- **Page excerpt**:
>>>>>

The next slug of profitability comes from the way that AdWords opened up advertising to a new 'long tail' market of advertisers. These small business and home business advertisers have no scope to negotiate their AdWords pricing in the way that larger media buyers can. This I believe has been a hugely under-estimated source of profitability (one that was magnified when the AdSense program opened up to the 'long tail' of small website publishers). But it is just as vulnerable to competitive pressures as the previous category, once Yahoo!, MSN and others begin to focus in on this market (I don't believe they have so far — they've been too seduced by the glamor of chasing the less profitable but higher-spending large-account business first).

The most profitable element, however, I believe has been totally overlooked. It's quite simply that Google gained first-mover advantage in delivering online advertising as a service. First of all by building an online interface that meant advertisers could sign up and manage their keyword advertising in a completely automated, self-service interface. Then by adding an API so that advertisers could build their own internal software (or even use third-party products like WebSideStory's Bid) to automatically manage their ad spending. Yes folks, AdWords is an on-demand application — a first-of-its-kind. Since there was nothing else like it on the market, Google has been free to charge whatever it liked for the service. In fact, that 'price' remains one of the Google's most closely-guarded secrets. It's the difference between what advertisers pay and what publishers receive — both of whom are sworn to secrecy by Google's terms of service. But while I can't tell you what the price is, I can say with certainty that Google faces increasing competition here, too. It has lost its first mover advantage, and this element of its profitability is also destined to fall.

Google's challenge is to maintain growth in its revenues and profitability. So far, virtually all of that growth has come through organic expansion in search traffic and in the success of its first-mover play in advertising-as-a-service (especially in opening up a new long-tail market). But now it's seeing competition in all of these core categories, which will inevitably squeeze profits as well as restricting growth. Its best hope is to expand into new areas, preferably ones where it faces less competition. So that's what the company has been trying to do with all its innovation and beta-version experiments.

One way in which it can grow is by expanding its content footprint. This can work in two different aspects. First of all, it can find new content to search, and thus increase the number of search results pages that it serves ads onto. Gmail has been a successful vehicle for this, and may be part of the explanation for its own content taking a faster-growing slice of ad revenues than third-party sites. Secondly, it can acquire new forms of content pages on which to display ads. Google Maps is one example, Calendar another.

The other strategy it could follow is to aim to develop some other first-mover innovation that will be as lucrative as advertising-as-a-service. If I were a shareholder I think this is what I would be hoping for. But I'm not sure that Google, even if it is trying to do this, really has its heart in it. Its mission, after all, is to organize the world's information. So long as it can make money by serving contextual advertising alongside that information, why try and invent anything else? Well, if the company is happy with limiting itself to those ambitions, so be it. It's quite a big mission. But it's far from being the biggest opportunity out there, as I'll discuss in my next posting.

<<<<<

- **What you are asked to do**: According to the excerpt on Google's profitability, what is the "price" Google charges for advertising as a service? The listing that follows comes from a separate source.

- **Data records**:
>>>>>

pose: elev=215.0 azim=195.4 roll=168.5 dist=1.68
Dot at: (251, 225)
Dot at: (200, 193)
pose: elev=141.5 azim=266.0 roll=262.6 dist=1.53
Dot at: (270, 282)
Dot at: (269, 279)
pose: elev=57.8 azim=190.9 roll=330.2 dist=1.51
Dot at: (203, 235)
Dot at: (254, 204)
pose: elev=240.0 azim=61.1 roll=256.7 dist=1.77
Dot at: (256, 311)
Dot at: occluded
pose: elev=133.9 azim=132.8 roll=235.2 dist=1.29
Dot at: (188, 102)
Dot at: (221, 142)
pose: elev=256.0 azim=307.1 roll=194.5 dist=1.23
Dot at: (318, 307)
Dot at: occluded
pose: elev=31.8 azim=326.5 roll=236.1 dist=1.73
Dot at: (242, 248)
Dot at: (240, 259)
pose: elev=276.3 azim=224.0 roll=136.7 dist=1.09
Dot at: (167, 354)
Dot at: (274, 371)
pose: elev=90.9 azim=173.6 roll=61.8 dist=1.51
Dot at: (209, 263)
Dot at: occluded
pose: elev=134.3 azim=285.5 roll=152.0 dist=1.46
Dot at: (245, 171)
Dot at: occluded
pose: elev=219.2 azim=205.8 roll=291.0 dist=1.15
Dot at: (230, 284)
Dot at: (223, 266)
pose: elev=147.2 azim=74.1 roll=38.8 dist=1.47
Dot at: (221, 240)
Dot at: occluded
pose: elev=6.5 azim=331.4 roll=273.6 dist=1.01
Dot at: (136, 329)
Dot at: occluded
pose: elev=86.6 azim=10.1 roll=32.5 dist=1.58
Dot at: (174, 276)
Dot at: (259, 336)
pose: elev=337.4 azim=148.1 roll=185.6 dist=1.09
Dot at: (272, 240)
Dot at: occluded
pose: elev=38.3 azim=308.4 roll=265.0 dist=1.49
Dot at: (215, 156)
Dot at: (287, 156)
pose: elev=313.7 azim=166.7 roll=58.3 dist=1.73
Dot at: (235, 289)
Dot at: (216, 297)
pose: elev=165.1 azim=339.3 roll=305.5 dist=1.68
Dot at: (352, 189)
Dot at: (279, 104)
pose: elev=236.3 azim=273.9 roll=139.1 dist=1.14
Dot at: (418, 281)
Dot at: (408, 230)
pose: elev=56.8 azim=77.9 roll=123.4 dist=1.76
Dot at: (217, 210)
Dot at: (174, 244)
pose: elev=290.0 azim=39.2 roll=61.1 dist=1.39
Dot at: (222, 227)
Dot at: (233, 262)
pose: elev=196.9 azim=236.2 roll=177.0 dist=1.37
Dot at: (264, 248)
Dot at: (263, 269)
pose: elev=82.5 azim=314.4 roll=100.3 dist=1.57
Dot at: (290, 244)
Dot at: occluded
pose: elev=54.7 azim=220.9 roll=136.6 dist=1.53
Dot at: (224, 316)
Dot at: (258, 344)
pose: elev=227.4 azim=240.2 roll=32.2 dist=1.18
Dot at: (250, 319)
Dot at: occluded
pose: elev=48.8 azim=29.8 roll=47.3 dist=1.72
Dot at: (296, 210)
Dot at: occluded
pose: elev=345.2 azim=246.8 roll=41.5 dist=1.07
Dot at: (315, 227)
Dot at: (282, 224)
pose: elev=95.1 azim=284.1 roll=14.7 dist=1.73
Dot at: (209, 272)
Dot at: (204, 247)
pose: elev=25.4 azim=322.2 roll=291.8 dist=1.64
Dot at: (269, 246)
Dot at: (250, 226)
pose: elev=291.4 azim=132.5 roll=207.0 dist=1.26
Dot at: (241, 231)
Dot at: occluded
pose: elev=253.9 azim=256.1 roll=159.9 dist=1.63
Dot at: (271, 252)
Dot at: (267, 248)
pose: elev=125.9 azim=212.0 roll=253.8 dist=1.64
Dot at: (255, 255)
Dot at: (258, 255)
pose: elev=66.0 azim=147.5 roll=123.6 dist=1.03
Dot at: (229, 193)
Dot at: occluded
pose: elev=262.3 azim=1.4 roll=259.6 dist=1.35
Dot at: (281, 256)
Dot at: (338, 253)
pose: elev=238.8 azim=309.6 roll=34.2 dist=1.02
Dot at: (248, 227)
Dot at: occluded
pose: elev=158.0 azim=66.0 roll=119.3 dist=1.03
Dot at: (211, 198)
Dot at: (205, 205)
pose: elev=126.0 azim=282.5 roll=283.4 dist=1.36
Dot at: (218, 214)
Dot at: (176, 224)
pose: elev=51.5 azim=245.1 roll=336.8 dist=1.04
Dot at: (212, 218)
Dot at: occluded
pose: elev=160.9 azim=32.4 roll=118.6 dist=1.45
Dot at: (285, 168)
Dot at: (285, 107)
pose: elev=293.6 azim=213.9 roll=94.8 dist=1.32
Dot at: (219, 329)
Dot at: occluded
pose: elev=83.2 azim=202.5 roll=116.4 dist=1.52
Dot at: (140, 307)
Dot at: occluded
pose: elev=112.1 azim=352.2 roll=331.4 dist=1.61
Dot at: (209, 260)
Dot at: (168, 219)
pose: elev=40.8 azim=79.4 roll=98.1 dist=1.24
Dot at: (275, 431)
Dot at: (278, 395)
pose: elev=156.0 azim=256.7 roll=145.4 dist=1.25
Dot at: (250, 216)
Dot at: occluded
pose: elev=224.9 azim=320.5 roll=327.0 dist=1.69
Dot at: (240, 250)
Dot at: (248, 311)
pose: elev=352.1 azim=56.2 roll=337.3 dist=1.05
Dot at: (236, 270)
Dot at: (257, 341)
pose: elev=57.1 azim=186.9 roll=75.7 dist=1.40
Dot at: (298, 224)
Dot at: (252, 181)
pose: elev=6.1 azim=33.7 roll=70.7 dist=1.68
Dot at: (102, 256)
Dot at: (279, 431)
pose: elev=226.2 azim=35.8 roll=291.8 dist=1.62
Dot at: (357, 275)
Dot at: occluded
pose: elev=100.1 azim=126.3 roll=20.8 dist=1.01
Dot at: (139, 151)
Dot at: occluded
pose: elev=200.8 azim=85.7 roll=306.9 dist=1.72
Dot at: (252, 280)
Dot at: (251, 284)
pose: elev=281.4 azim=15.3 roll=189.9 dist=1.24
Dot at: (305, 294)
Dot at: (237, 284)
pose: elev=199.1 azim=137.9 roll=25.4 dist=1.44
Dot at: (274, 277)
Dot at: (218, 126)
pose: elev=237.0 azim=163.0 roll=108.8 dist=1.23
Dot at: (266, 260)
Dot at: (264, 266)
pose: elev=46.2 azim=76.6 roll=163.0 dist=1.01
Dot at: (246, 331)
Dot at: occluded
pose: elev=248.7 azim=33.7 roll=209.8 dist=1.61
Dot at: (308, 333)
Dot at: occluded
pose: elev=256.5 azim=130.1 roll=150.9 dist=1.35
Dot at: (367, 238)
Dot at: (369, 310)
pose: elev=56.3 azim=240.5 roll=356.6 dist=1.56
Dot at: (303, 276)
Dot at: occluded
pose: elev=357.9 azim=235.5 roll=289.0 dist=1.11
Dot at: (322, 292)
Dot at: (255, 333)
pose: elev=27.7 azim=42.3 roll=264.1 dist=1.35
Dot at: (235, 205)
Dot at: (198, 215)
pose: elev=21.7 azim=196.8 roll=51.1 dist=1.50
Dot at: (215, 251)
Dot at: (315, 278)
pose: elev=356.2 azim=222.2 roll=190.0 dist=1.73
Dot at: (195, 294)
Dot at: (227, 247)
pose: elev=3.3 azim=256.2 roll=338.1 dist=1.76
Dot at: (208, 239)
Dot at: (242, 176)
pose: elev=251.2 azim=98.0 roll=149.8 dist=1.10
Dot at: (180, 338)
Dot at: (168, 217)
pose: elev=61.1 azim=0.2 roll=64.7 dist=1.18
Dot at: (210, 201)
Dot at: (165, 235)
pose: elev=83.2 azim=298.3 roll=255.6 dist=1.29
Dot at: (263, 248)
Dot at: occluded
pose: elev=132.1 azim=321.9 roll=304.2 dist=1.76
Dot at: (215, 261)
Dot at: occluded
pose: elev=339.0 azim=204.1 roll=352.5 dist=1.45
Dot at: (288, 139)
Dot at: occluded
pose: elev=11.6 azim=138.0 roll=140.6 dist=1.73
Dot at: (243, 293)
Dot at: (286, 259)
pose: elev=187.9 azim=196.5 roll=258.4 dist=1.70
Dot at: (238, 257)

<<<<<

- **Exercise solution**: It is the difference between what advertisers pay and what publishers receive.